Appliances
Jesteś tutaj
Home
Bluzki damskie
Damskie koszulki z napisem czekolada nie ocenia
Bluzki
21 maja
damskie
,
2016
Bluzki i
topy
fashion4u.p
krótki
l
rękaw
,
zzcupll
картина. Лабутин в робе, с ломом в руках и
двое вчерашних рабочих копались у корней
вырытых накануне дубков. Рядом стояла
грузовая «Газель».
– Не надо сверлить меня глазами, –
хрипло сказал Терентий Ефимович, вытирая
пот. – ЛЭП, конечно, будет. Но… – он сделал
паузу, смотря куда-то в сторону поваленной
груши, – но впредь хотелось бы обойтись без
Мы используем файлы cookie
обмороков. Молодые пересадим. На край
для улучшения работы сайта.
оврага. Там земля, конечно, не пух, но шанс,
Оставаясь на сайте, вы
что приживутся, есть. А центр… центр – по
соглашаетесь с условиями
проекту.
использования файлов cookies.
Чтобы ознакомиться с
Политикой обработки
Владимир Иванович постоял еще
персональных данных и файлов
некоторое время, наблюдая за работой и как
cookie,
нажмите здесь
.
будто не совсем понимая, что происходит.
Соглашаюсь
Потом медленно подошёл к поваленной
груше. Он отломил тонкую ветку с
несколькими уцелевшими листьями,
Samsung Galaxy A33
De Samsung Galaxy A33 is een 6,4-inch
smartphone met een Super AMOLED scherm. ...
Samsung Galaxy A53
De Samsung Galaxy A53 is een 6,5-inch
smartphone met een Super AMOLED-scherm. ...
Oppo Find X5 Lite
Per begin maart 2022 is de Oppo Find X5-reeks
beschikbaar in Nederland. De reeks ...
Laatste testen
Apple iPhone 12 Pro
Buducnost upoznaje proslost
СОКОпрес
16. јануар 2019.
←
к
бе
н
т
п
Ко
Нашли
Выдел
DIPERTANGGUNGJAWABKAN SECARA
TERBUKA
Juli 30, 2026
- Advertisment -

--------------------

What you have to do
Quote the part of the listing that opens with its very first line and closes with the line containing "Потом медленно подошёл к поваленной", both ends included.

Your solution
Appliances
Jesteś tutaj
Home
Bluzki damskie
Damskie koszulki z napisem czekolada nie ocenia
Bluzki
21 maja
damskie
,
2016
Bluzki i
topy
fashion4u.p
krótki
l
rękaw
,
zzcupll
картина. Лабутин в робе, с ломом в руках и
двое вчерашних рабочих копались у корней
вырытых накануне дубков. Рядом стояла
грузовая «Газель».
– Не надо сверлить меня глазами, –
хрипло сказал Терентий Ефимович, вытирая
пот. – ЛЭП, конечно, будет. Но… – он сделал
паузу, смотря куда-то в сторону поваленной
груши, – но впредь хотелось бы обойтись без
Мы используем файлы cookie
обмороков. Молодые пересадим. На край
для улучшения работы сайта.
оврага. Там земля, конечно, не пух, но шанс,
Оставаясь на сайте, вы
что приживутся, есть. А центр… центр – по
соглашаетесь с условиями
проекту.
использования файлов cookies.
Чтобы ознакомиться с
Политикой обработки
Владимир Иванович постоял еще
персональных данных и файлов
некоторое время, наблюдая за работой и как
cookie,
нажмите здесь
.
будто не совсем понимая, что происходит.
Соглашаюсь
Потом медленно подошёл к поваленной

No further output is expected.